Saved entries:
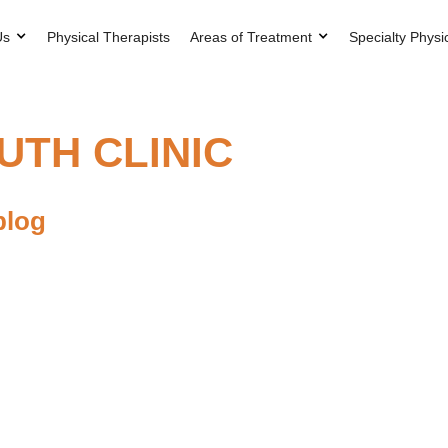
Us
Physical Therapists
Areas of Treatment
Specialty Physi
TH CLINIC
blog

**Problem description**: Your reply should be an exact copy of every line from the line with "Physical Therapists" through the final line of the data, and nothing more.

**Completed task**:
Physical Therapists
Areas of Treatment
Specialty Physi
TH CLINIC
blog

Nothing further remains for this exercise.